Erstmals seit Wiederherstellung der Demokratie in Griechenland im Jahr 1974 haben drei rechtsextreme und nationalistische Parteien bei der Wahl am vergangenen Sonntag (25.06.2023) den Sprung ins Athener Parlament geschafft. Insgesamt erreichten sie 13 Prozent der Stimmen. Ihre Namen: Spartiates (Spartaner), NIKI (Sieg) und Elliniki Lisi (Griechische Lösung).

Besonderes Erstaunen löste der Wahlerfolg der Spartaner aus, einer Partei, die erst wenige Wochen vor der Wahl aktiv geworden war. Sie avancierte auf Anhieb zur fünftgrößten politischen Kraft. Parteichef ist Vassilis Stingas, der am Wahlabend keine Reporterfragen beantworten wollte.

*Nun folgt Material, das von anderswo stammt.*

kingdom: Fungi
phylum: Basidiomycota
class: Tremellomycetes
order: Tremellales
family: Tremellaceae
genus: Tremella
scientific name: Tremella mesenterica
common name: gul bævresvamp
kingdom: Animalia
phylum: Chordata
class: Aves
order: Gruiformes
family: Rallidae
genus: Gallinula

Eine Nachfolgepartei für die Goldene Morgenröte?

"Dass die Spartaner aus dem Nichts gekommen sind, ist nicht ganz korrekt", sagt die Politikwissenschaftlerin Vassiliki Georgiadou der DW. Immerhin sei die Partei seit 2017 beim Obersten Gerichtshof registriert. Doch lange Zeit war nichts von ihr zu hören. Dass sie nun plötzlich an die Öffentlichkeit trat, hat einen Grund: Ilias Kasidiaris, ehemaliger Sprecher der verbotenen Neonazi-Partei Goldene Morgenröte, hatte kräftig die Werbetrommel für die Spartaner gerührt.        

Ilias Kasidiaris von der inzwischen verbotenen Goldenen Morgenröte spricht bei einer Protestkundgebung am 8.02.2016 in Athen in ein Mikrofon
Ilias Kasidiaris von der inzwischen verbotenen Goldenen Morgenröte bei einer Protestkundgebung Bild: Panayiotis Tzamaros/NurPhoto/picture alliance

"Kasidiaris forderte seine Anhänger auf, bei dieser Wahl für die neue Partei zu stimmen. In meiner Nachbarschaft habe ich sogar Flugblätter gesehen, in denen er dazu aufruft, sagt Georgiadou, die zum Thema Rechtsextremismus forscht. In einer Stellungnahme vor der Wahl hatte Parteichef Stingas erklärt, er sei stolz auf die Unterstützung von Kasidiaris.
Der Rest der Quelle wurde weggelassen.